Apollonio et al. [2] provided an original approach to set up onsite experiments and measure erosion rates under multiple rainfall events and ground covers. A related study was carried out by Stanchi et al. [3] who looked into the effect of soil management on erosion in mountain vineyards. These authors provided further evidence on how sensible approaches to land management, in this case agricultural land, can substantially help to reduce erosion and therefore soil loss and degradation. In addition to assessing the impact of vegetation on soil reinforcement to address erosion and landslide hazards, Capobianco et al. [4], used a novel, numerical modelling approach to assess the hydro-mechanical effect of several riparian vegetation combinations on streambank stability in Norway. The latter study focused on the key element of NBSs against landslides and erosion. In this particular case, they focused on woody vegetation and on providing a numerical modelling tool to quantify the ability of NBSs to manage the stability of streambanks, which is very much related to the virulence of flooding events.
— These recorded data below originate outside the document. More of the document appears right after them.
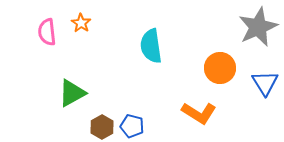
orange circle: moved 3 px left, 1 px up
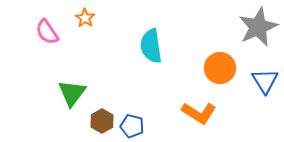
orange star: moved 4 px right, 5 px up
pink semicircle: rotated 28 degrees counterclockwise
blue triangle: moved 2 px up
green triangle: rotated 24 degrees counterclockwise
brown hexagon: moved 6 px up
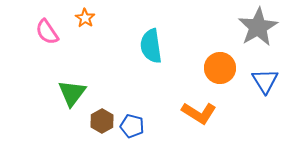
gray star: rotated 6 degrees counterclockwise
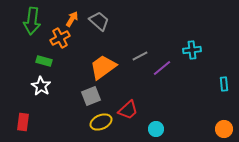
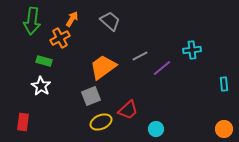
gray trapezoid: moved 11 px right
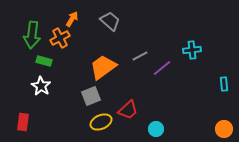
green arrow: moved 14 px down
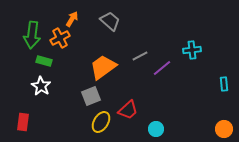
yellow ellipse: rotated 35 degrees counterclockwise
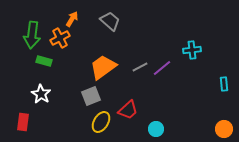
gray line: moved 11 px down
white star: moved 8 px down
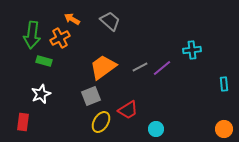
orange arrow: rotated 91 degrees counterclockwise
white star: rotated 18 degrees clockwise
red trapezoid: rotated 10 degrees clockwise
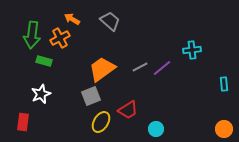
orange trapezoid: moved 1 px left, 2 px down
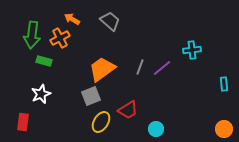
gray line: rotated 42 degrees counterclockwise
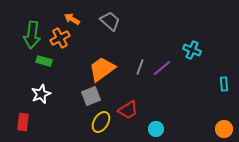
cyan cross: rotated 30 degrees clockwise
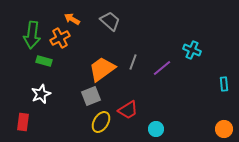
gray line: moved 7 px left, 5 px up
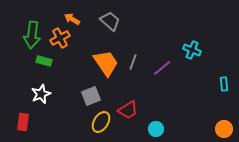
orange trapezoid: moved 4 px right, 6 px up; rotated 92 degrees clockwise
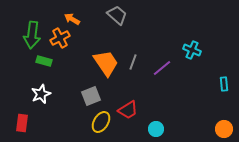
gray trapezoid: moved 7 px right, 6 px up
red rectangle: moved 1 px left, 1 px down
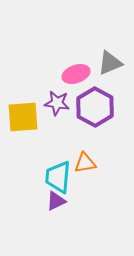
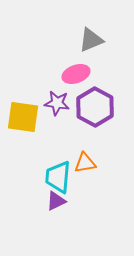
gray triangle: moved 19 px left, 23 px up
yellow square: rotated 12 degrees clockwise
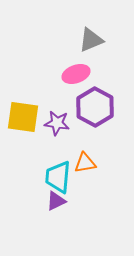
purple star: moved 20 px down
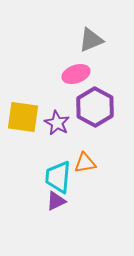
purple star: rotated 20 degrees clockwise
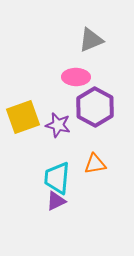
pink ellipse: moved 3 px down; rotated 20 degrees clockwise
yellow square: rotated 28 degrees counterclockwise
purple star: moved 1 px right, 2 px down; rotated 15 degrees counterclockwise
orange triangle: moved 10 px right, 1 px down
cyan trapezoid: moved 1 px left, 1 px down
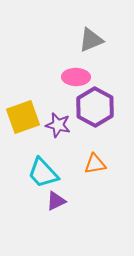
cyan trapezoid: moved 14 px left, 5 px up; rotated 48 degrees counterclockwise
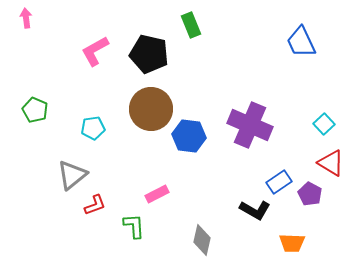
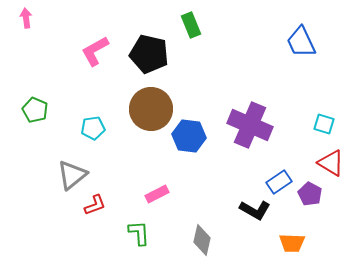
cyan square: rotated 30 degrees counterclockwise
green L-shape: moved 5 px right, 7 px down
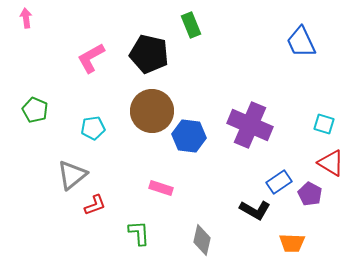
pink L-shape: moved 4 px left, 7 px down
brown circle: moved 1 px right, 2 px down
pink rectangle: moved 4 px right, 6 px up; rotated 45 degrees clockwise
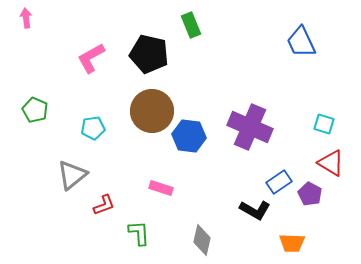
purple cross: moved 2 px down
red L-shape: moved 9 px right
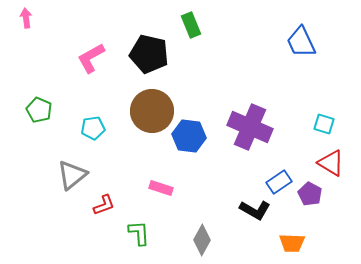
green pentagon: moved 4 px right
gray diamond: rotated 16 degrees clockwise
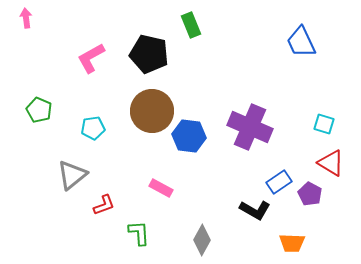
pink rectangle: rotated 10 degrees clockwise
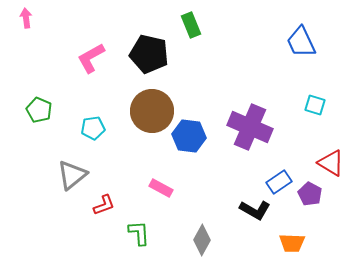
cyan square: moved 9 px left, 19 px up
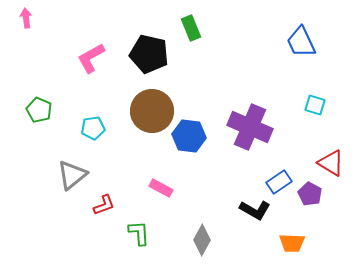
green rectangle: moved 3 px down
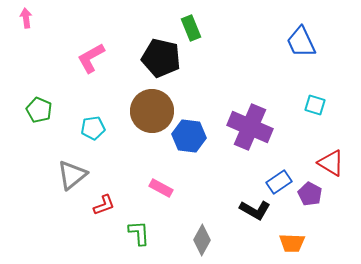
black pentagon: moved 12 px right, 4 px down
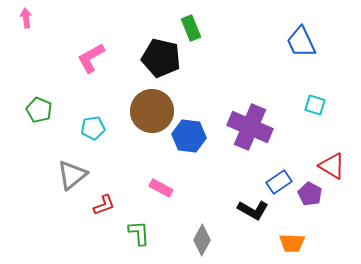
red triangle: moved 1 px right, 3 px down
black L-shape: moved 2 px left
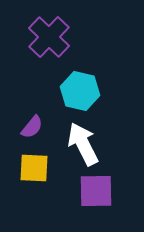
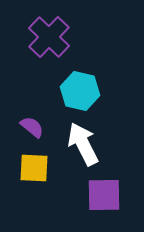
purple semicircle: rotated 90 degrees counterclockwise
purple square: moved 8 px right, 4 px down
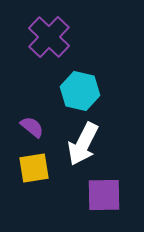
white arrow: rotated 126 degrees counterclockwise
yellow square: rotated 12 degrees counterclockwise
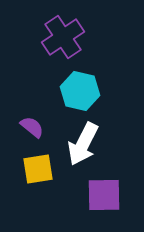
purple cross: moved 14 px right; rotated 12 degrees clockwise
yellow square: moved 4 px right, 1 px down
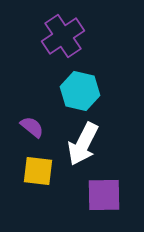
purple cross: moved 1 px up
yellow square: moved 2 px down; rotated 16 degrees clockwise
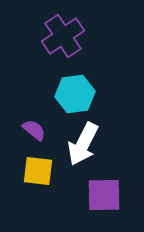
cyan hexagon: moved 5 px left, 3 px down; rotated 21 degrees counterclockwise
purple semicircle: moved 2 px right, 3 px down
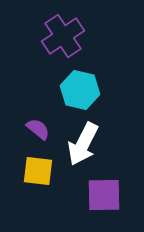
cyan hexagon: moved 5 px right, 4 px up; rotated 21 degrees clockwise
purple semicircle: moved 4 px right, 1 px up
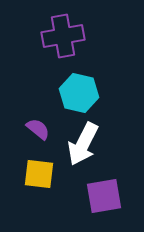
purple cross: rotated 24 degrees clockwise
cyan hexagon: moved 1 px left, 3 px down
yellow square: moved 1 px right, 3 px down
purple square: moved 1 px down; rotated 9 degrees counterclockwise
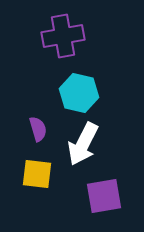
purple semicircle: rotated 35 degrees clockwise
yellow square: moved 2 px left
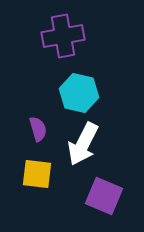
purple square: rotated 33 degrees clockwise
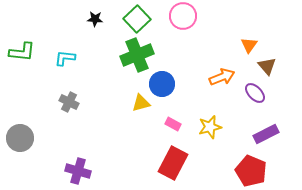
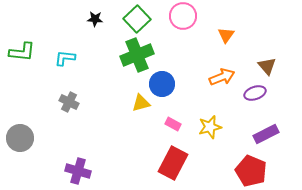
orange triangle: moved 23 px left, 10 px up
purple ellipse: rotated 65 degrees counterclockwise
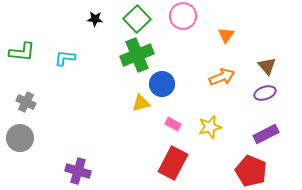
purple ellipse: moved 10 px right
gray cross: moved 43 px left
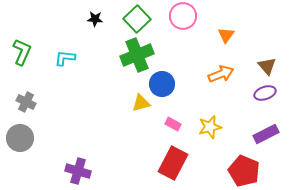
green L-shape: rotated 72 degrees counterclockwise
orange arrow: moved 1 px left, 3 px up
red pentagon: moved 7 px left
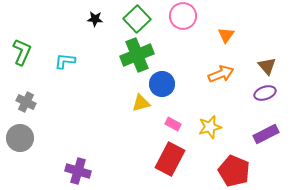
cyan L-shape: moved 3 px down
red rectangle: moved 3 px left, 4 px up
red pentagon: moved 10 px left
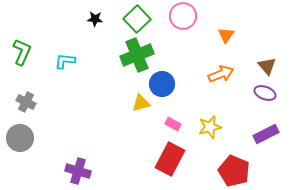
purple ellipse: rotated 40 degrees clockwise
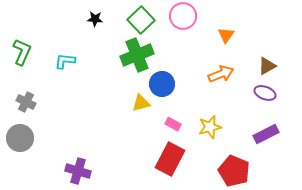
green square: moved 4 px right, 1 px down
brown triangle: rotated 42 degrees clockwise
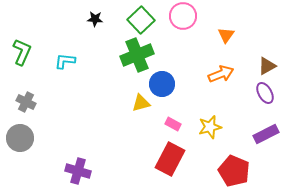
purple ellipse: rotated 40 degrees clockwise
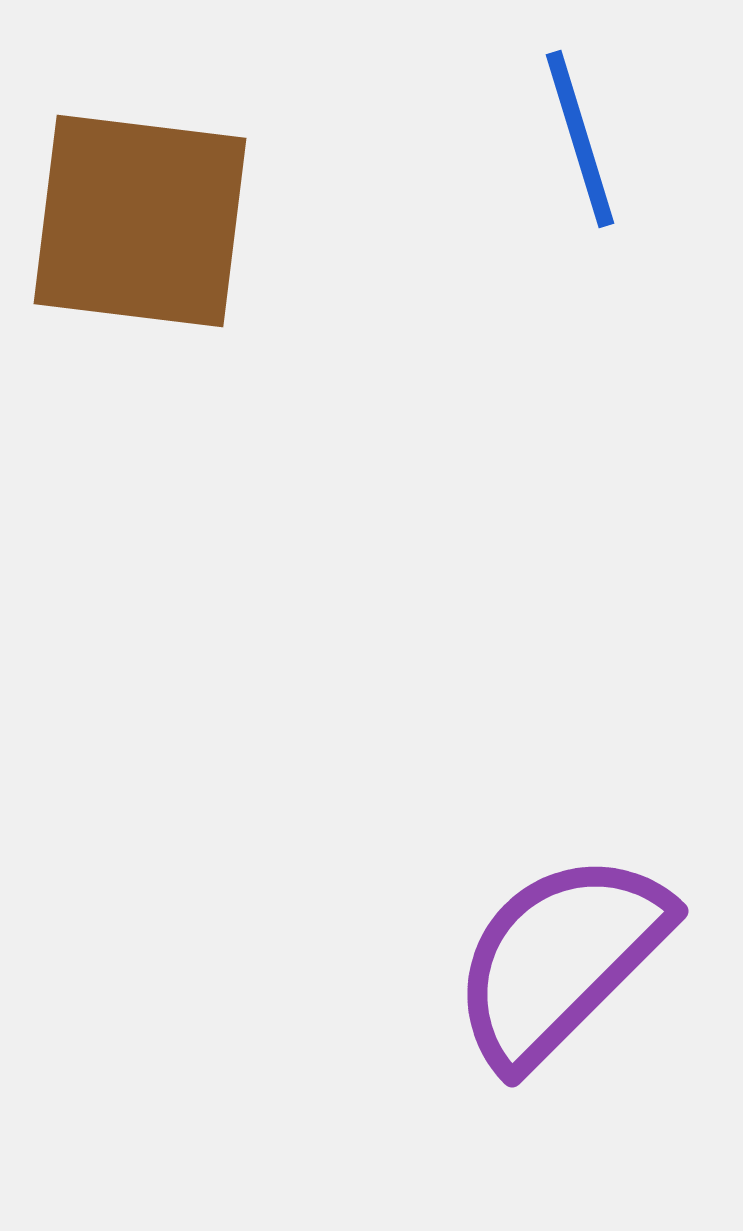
In relation to the former study, Gonzalez-Ollauri and Mickovski [5] provided an approach supplemented with primary evidence that demonstrated the hydrological effect of willow on soil–water dynamics. This is key to understanding how vegetation and hence NBSs can contribute to managing and mitigating shallow landslides. It is worth noting that willow is a common species used in soil bioengineering for its ability to resprout from cuttings, but also due to its great resilience to waterlogged conditions and soil pollution. In this regard, Sorolla et al. [6] explored how vegetation was established in NBS interventions designed for slope stability. In particular, the authors explored how different planting strategies can help vegetation establish on vegetated cribwalls, which is a common NBS technique in soil and water bioengineering. The findings from these authors will surely contribute to enhancement of the successful use of cribwalls against landslides and erosion. More examples regarding soil and water bioengineering techniques are discussed in Maxwald et al. [7], who showcased multiple case studies implemented in South America and proposed an original framework helping to make these NBS interventions transferable to other sites. The latter is of the utmost importance to ensure NBSs can be replicated and upscaled. Yet, scientists and practitioners working with NBSs also need to deliver a sound evidence base on NBS performance, and for which monitoring is essential. In this regard, Koutalakis et al. [8] shared insights into how UAV (unmanned aerial vehicle) technology can be used to monitor hazards in the context of NBSs. The protocols these authors discussed in their study can help investigate the evolution of NBSs in the landscape but can also help understand how NBSs and landscape interventions contribute to the management of landslides. The Special Issue concludes with two interesting opinion and perspective articles written by two well-established soil bioengineers. Rey [9] discussed the harmonisation of erosion control and flood prevention with the restoration of biodiversity through ecological engineering approaches. Mickovski [10] took this topic further and provided an original, thought-provoking discussion on how soil bioengineering can address climate change challenges.